I have a text which I split into a list of unique words using set. I also have split the text into a list of sentences. I then split that list of sentences into a list of lists (of the words in each sentence / maybe I don’t need to do the last part)
text = 'i was hungry. i got food. now i am not hungry i am full'
sents = ['i was hungry', 'i got food', 'now i am', 'not hungry i am full']
words = ['i', 'was', 'hungry', 'got', 'food', 'now', 'not', 'am', 'full']

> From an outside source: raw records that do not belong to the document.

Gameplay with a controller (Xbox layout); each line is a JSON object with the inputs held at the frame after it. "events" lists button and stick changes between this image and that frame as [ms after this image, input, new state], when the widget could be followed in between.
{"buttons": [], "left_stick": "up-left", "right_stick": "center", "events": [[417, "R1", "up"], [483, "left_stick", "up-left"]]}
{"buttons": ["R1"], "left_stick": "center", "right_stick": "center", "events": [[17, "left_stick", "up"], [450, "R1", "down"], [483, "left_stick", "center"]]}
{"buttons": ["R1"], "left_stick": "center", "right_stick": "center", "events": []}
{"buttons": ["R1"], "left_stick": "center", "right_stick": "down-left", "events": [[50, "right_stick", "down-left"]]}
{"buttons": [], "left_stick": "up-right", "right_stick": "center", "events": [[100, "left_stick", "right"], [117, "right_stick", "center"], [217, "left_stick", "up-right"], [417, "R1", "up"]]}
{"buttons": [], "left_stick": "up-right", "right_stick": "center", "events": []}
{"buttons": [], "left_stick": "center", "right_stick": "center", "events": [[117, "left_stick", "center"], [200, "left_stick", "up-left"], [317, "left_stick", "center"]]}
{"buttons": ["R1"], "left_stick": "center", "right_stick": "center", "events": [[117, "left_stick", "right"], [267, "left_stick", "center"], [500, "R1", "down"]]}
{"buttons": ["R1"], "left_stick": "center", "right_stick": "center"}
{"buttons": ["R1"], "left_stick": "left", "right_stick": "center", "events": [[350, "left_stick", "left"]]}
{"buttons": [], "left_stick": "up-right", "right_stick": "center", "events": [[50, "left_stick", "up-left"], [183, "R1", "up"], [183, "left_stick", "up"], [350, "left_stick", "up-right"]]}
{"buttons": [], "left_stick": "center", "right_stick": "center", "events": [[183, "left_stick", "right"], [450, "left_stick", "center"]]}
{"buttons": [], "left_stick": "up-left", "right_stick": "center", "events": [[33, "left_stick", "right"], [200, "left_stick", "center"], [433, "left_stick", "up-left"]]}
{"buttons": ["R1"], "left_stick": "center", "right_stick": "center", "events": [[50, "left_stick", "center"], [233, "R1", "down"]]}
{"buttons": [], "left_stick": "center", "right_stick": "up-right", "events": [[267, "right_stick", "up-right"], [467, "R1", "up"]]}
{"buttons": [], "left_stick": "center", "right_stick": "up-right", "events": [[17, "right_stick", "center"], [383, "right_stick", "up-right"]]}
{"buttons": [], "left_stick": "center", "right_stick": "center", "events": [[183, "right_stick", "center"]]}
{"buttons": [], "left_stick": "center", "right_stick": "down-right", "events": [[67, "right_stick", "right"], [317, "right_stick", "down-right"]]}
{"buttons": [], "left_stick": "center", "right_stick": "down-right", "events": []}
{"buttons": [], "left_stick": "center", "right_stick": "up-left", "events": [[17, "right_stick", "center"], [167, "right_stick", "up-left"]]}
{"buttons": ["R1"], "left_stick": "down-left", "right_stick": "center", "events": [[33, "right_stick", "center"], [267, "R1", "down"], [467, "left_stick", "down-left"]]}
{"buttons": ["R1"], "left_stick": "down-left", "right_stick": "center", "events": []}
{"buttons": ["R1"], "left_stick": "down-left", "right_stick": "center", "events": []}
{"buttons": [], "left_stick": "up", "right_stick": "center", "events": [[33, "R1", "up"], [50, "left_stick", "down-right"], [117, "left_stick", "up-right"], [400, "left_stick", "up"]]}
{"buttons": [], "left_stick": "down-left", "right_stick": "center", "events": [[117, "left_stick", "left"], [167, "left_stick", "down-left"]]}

split_sents = [['i', 'was', 'hungry'], ['i', 'got', 'food'], ['now', 'i', 'am', 'not','hungry','i','am','full']]
I want to write a loop or a list comprehension that makes a dictionary where each word in words is a key and if the word appears in a sentence each sentence is captured as a list value so I can then get some statistics like the count of sentences but also the average length of the sentences for each word…so far I have the following but it’s not right.
word_freq = {}
for sent in split_sents:
for word in words:
if word in sent:
word_freq[word] += sent
else:
word_freq[word] = sent
it returns a dictionary of word keys and empty values. Ideally, I’d like to do it without collections/counter though any solution is appriciated. I’m sure this question has been asked before but I couldn’t find the right solution so feel free to link and close if you link to a solution.
Advertisement
Answer
Here is an approach using list and dictionary comprehension
Code:
text = 'i was hungry. i got food. now i am not hungry i am full'
sents = ['i was hungry', 'i got food', 'now i am', 'not hungry i am full']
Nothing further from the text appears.